Forum Mondial Science et démocratie (4 articles)

jeudi 4 mars 2010.
 

1) Appel mondial

2) Organisations françaises participantes

3) Présentation

4) Bilan de la réunion du 23 janvier 2010

1) Appel mondial Pour un forum social mondial sciences et démocratie

Pour un dialogue politique entre les scientifiques et les mouvements sociaux à travers la planète.

Depuis 2001, les forums sociaux mondiaux (FSM) se sont progressivement inscrits dans les agendas de milliers d’ONG, médias, syndicats, mouvements sociaux, autorités locales, institutions et même gouvernements à travers la planète, comme un moment de réflexions, de partages et de constructions d’innovations sociales, culturelles et économiques à l’échelle du monde.

Bien que l’impact des sciences et des techniques sur toutes les dimensions de notre vie en société soit plus fort que jamais, nous observons, depuis l’origine des FSM, un déficit chronique de la présence des thèmes scientifiques et techniques. Il ne s’agit ni d’un désintérêt ni d’une absence de capacité d’expertise mais d’un manque de prise en compte politique des enjeux liés à la place et au devenir des sciences dans nos sociétés, de la part des mouvements sociaux mais aussi des scientifiques.

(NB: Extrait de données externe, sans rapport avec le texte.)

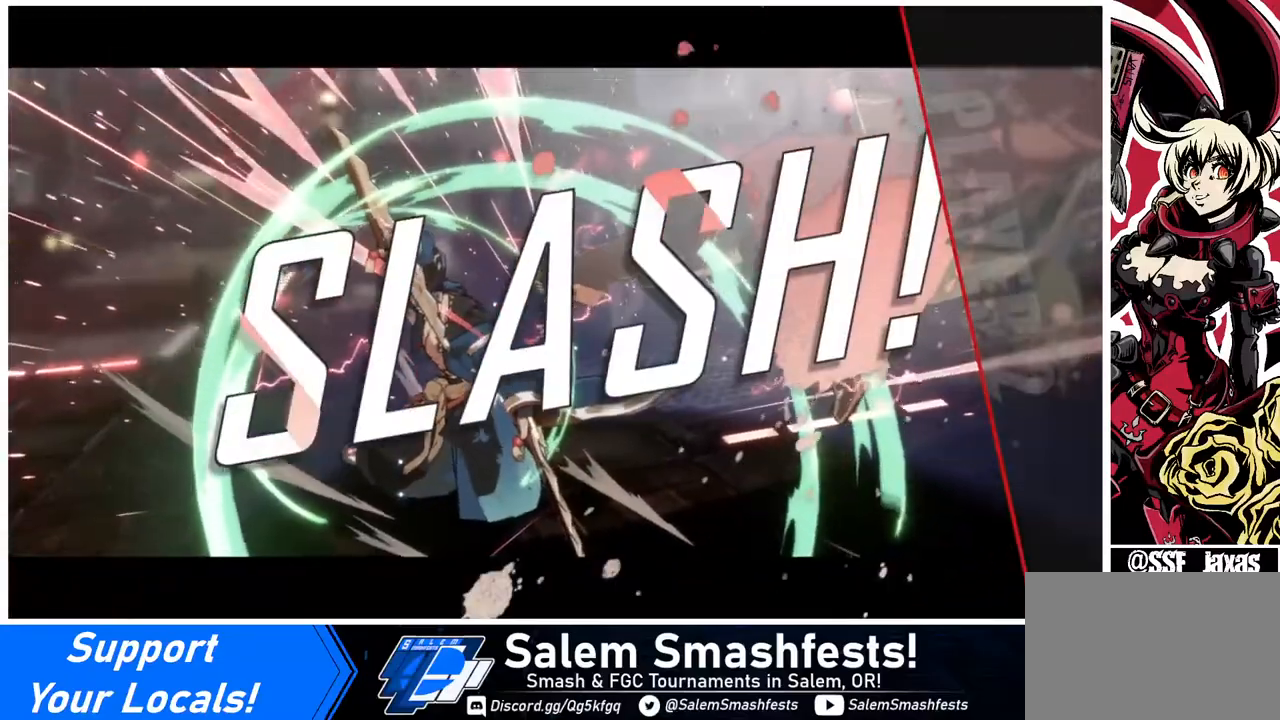
{"buttons": [], "events": []}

C’est pourquoi nous pensons que la construction d’un espace de coopérations ouvertes, de débats publics, larges et démocratiques, entre scientifiques et organisations du mouvement social à l’échelle de la planète ouvrirait des perspectives nouvelles pour :

1. promouvoir et développer le statut de biens communs des connaissances de l’humanité

2. débattre sur les enjeux et les moyens pour la science et les scientifiques d’exercer leurs responsabilités sociales ;

3. renforcer l’autonomie de la recherche, défendre les missions de service public de la recherche et améliorer les conditions dans lesquelles les activités scientifiques sont menées par les étudiants, les chercheurs et les ingénieurs ;

4. renforcer la capacité des mouvements citoyens à produire de la connaissance et à être partenaires des institutions scientifiques ;

5. renforcer la capacité de nos sociétés, au Nord comme au Sud, à prendre des décisions démocratiques dans le champ des sciences et des technologies.

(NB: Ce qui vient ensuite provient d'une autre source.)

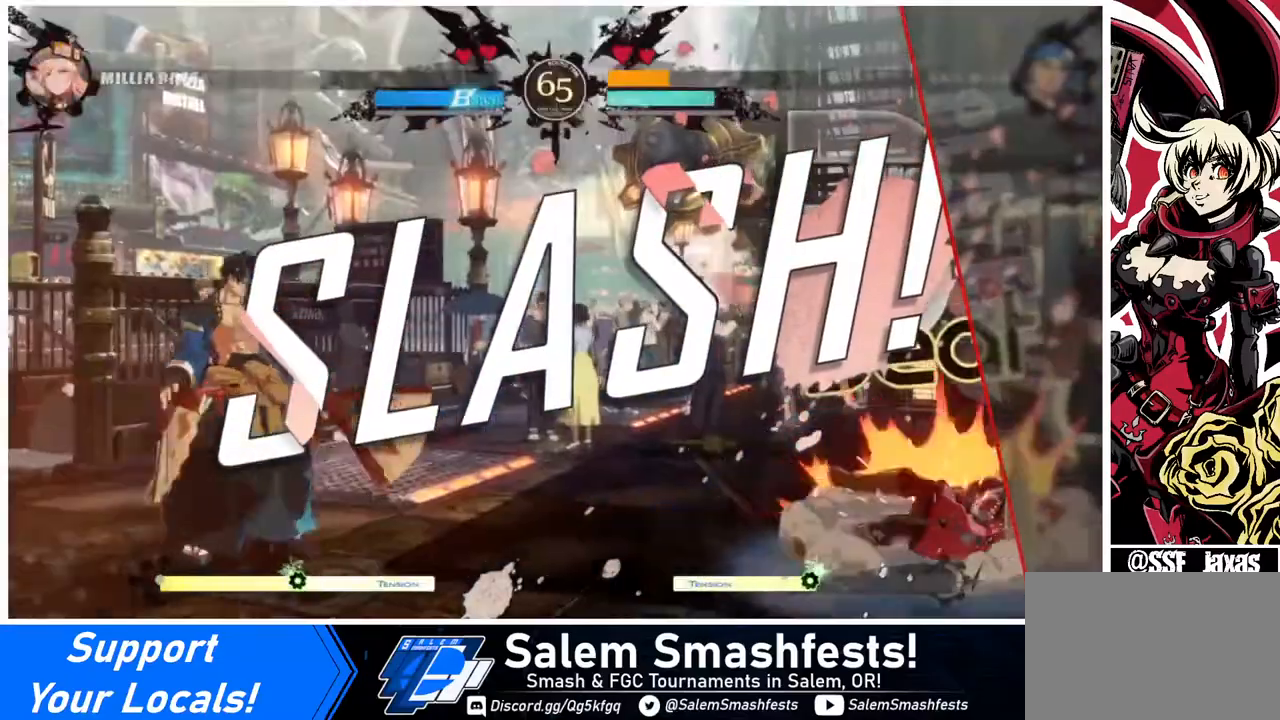
{"buttons": [], "events": []}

Les membres de la communauté scientifique et les acteurs des mouvements sociaux ont besoin de partager leurs expertises et leurs conceptions pour construire une société plus respectueuse des droits humains, des cultures et des besoins sociaux et écologiques.

C’est pourquoi, nous, membres de la communauté scientifique, organisations et citoyen(ne)s appelons à l’organisation d’un forum social mondial « sciences et démocratie » à l’occasion du forum social mondial de Bélem, en janvier 2009, au Brésil.

Source : http://fm-sciences.org/appel/index....

2) Organisations à l’origine de l’initiative française 2010 du Forum mondial sciences et démocratie :

AITEC – Association Internationale de Techniciens, Experts et Chercheurs

AFPD – Association Françaises des Petits Débrouillards

Ars Industrialis

ATTAC – Association pour la Taxation des Transactions pour l’Aide aux Citoyens

CRID – Centre de Recherche et d’Informations pour le Développement

Espaces Marx

FMTS – Fédération Mondial des Travailleurs Scientifiques

FSC – Fondation Sciences Citoyennes

SNESUP – Syndicat National de l’Enseignement SUPérieur

VECAM – Veille Européenne et Citoyenne sur les Autoroutes de l’information et le Multimédia

3) Présentation

Par Fabien Piasecki, coordinateur à la Fondation Sciences Citoyennes et secrétaire du Forum Mondial Sciences et Démocratie

Dans La Chute, Albert Camus écrivait en 1956 : « Nous sommes lucides. Nous avons remplacé le dialogue par le communiqué. ». Par cette phrase, il voulait dénoncer une forme de renoncement et l’adhésion du plus grand nombre au modèle capitaliste dominant, qu’il soit médiatique, militaire, consumériste ou industriel. Cette soumission, les sciences et techniques n’y ont pas échappé dans la mesure où elles couvrent les quatre champs que je viens de mentionner.Loin de moi l’idée de dire que les scientifiques, les techniciens et les chercheurs sont à la botte : ce serait un mensonge éhonté. Seulement, il serait tout aussi mensonger de prétendre que l’industrie privée et l’État n’orientent pas les choix technoscientifiques. Ce n’était pas vrai en 1956, ça l’est encore moins aujourd’hui. Le cas français en est la parfaite illustration mais je suis sûr que mes collègues en parleront mieux que moi lors de leur présentation ou pendant les ateliers dédiés à ces questions.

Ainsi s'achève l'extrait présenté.